The last branch is more of a catch all, kind of like an “else” statement. In this section no conditions, properties or other things are tested, we just default the server having an OK/Green status.
<algorithm name="Server Rule"> <exec command="gather" relationship="NAM" /> <exec command="gather" relationship="ORG" /> <split> <branch> <exec command="reduce" invert="yes" property="name" value="Network" /> <exec command="band" testCondition="CRITICAL" amount="100%" result="CRITICAL" reason="Network related issue identified" /> </branch> <branch> <exec command="reduce" invert="yes" property="name" value="Performance" /> <exec command="band" testCondition="CRITICAL" amount="100%" result="MAJOR" reason="Performance impact identified"/> </branch> <branch> <exec command="reduce" invert="yes" property="name" value="Process" /> <exec command="band" testCondition="CRITICAL" amount="100%" result="MINOR" reason="Process issue identified"/> </branch> <branch> <set result="OK" reason="Online" /> </branch> </split> </algorithm>
Just a couple things on algorithms. Algo’s should be set up in a manner that they are generalized so you can write one algo and use it many times. One practice is to do an Algo based on the class of the element such as router, server, database, etc. There are cases where you may have some use case specific situations where you may want to use a different algorithm, but many times we try to address those situations within the tree/topology like we did for this blog.

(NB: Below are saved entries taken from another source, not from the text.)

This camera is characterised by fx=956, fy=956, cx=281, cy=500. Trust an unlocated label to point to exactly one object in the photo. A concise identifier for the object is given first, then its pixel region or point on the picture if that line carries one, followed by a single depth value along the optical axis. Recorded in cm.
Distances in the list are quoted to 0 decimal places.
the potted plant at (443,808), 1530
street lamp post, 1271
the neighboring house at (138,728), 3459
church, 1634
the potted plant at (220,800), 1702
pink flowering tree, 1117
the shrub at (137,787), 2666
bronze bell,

Algo’s can do more than I covered. There is an ability to even jump right into java script and do all kinds of crazy stuff. Just be careful, everytime there is an alarm update for an underlying element, it causes the parents to recalculate their conditions. Having a java script in an algorithm, while acceptable, there may be performance impacts, so be careful.

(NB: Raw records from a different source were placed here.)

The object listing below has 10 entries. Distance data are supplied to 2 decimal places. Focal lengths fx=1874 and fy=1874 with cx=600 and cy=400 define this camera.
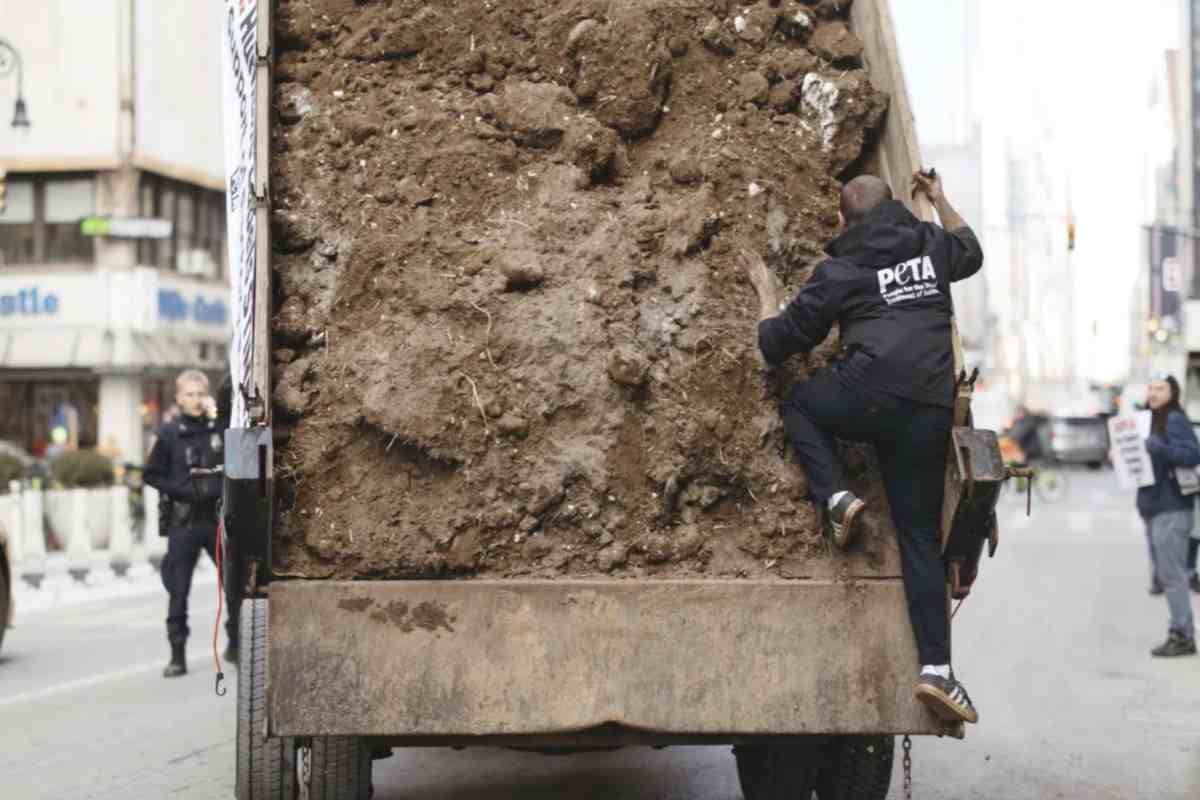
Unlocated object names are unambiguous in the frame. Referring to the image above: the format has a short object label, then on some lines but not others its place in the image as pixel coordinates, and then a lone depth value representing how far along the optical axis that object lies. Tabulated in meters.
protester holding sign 12.77
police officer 11.61
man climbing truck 5.43
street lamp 39.41
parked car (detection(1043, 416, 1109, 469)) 60.47
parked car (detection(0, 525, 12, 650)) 12.96
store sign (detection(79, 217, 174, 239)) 39.31
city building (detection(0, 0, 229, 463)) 39.91
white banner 5.67
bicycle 39.22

The last piece of this series is to assign the Server Rule algorithm to our servers, since we are driving for an automated build and ongoing update of our server view, we are going to use Service Configuration Manager. Within our existing Service Configuration Definition that built the server view, under Modeling Policies there is an Algorithm section. The next step is to set up a new Algorithm Policy. Since we have a predictive class for our servers (if I remember correctly, I used server_host), within the Name Matcher for this algorithm, remove the .* expression and set up a class match for server_host, then in the drop down select the Server Rule algorithm. Whenever a new server is added to the view, by default, the Server Rule algorithm will automatically be applied.
This concludes the series on a common approach to monitoring and portraying servers within Novell Operations Center. While this is an approach, there are many ways this can be accomplished, this blog was intended to provide an approach that I have seen with several customers and it works well for them.
Disclaimer: As with everything else at NetIQ Cool Solutions, this content is definitely not supported by NetIQ, so Customer Support will not be able to help you if it has any adverse effect on your environment. It just worked for at least one person, and perhaps it will be useful for you too. Be sure to test in a non-production environment.